Sun 18 Apr
Clwb Ifor Bach, Cardiff
You may be aware of the term ‘amateurs’ night’, as used by functioning alcoholics in regard to dates like bank holidays and Black Friday, and the related tendency for occasional drinkers to overestimate their limits and render town centres a sea of chunder. This gig, the second to last on a UK tour that matches Sheffield’s Rolo Tomassi with California’s Trash Talk (plus Throats from the Midlands, who I see too little of to offer much useful opinion), is frankly a bit amateurs’ night. Not in the sense that the crowd is overly drunk, although parts of it are – it’s just that one gets the impression of overly self-conscious kids giving their mosh ‘skills’ a rare outing and betraying their lack of practice in this field. (Top tip: if people are standing at the side not dancing, don’t barge into them, otherwise when someone eventually twats you one you will deserve it.)
Trash Talk, despite playing music with no obvious mass appeal – short, fast and chaotic explosions of hardcore punk with a foot in the hyperbolic hardcore subgenre of ‘powerviolence’ – have recently found favour in both mainstream music media and youthful rock circles.
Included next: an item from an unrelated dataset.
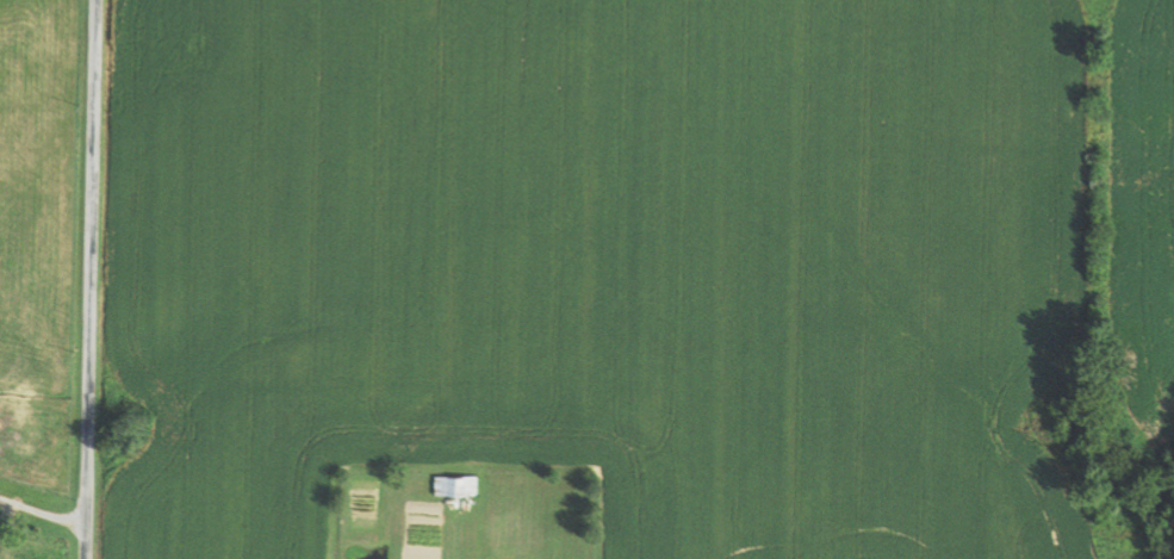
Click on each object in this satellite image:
road: (92, 279)
building: (460, 486)
building: (569, 500)
road: (43, 514)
As with Gallows and Fucked Up, two punk bands who have ascended from under to overground in recent times, this has generated breathless chatter about their live performances being unfettered, blood-soaked maelstroms of animal fury. Although TT vocalist Lee Spielman attains a small headwound, and a cap-wearing, hugely inebriated boy concusses himself, in the main it’s less than terrifying.
Despite Spielman having very little to say, and rather naffly entering the stage a few minutes after the band start playing, Trash Talk are entertaining enough, downtuning to a sludge metal depth but playing at the frantic pace of Palatka or Ruination or some other 90s bands no-one much cares about. A whole set of bangers like Sacramento Is Dead, from 2007’s Walking Disease, and less 60-second pauses between 60-second songs would justify the h*pe.
Rolo Tomassi, who release their second album Cosmology in just over a month (keyboard player James Spence apologises for its delay but states their intention to darn well play the new songs anyway – I should think so too), have not made their name through antagonism and putative danger. If anything, their inherent niceness has won them respect – they are friendly sorts who have not forgotten their roots in the UK’s hardcore underbelly.
Moreover, they have evolved into an excellent band who are doing something which sounds like little but themselves. There are shards of brutal prog, vintage math-rock, fretboard botherers like The Dillinger Escape Plan and synth-led sweetness in here – and on Cosmology, improbably produced by Diplo – but at no point does it sound like they’re merely trying on styles for size. Of the new cuts, Party Wounds, aside from a cringeworthy lyric about “movers and shakers and candlestick makers”, works well while seemingly cribbing from both 90s technical hardcore bruisers Botch and airy math-popsters Deerhoof; Kasia stretches out its space-rock intro before grinding through several identifiable and dizzying parts.
Main vocalist Eva Spence, who is 19 years old and looks younger still (I realise there is no non-creepy way of musing on this), has become an involving and personable frontlady, amidst a band who, as much as they’re loved by The Kids, are regrettably underrated by those who seek thrills on rock music’s fringes.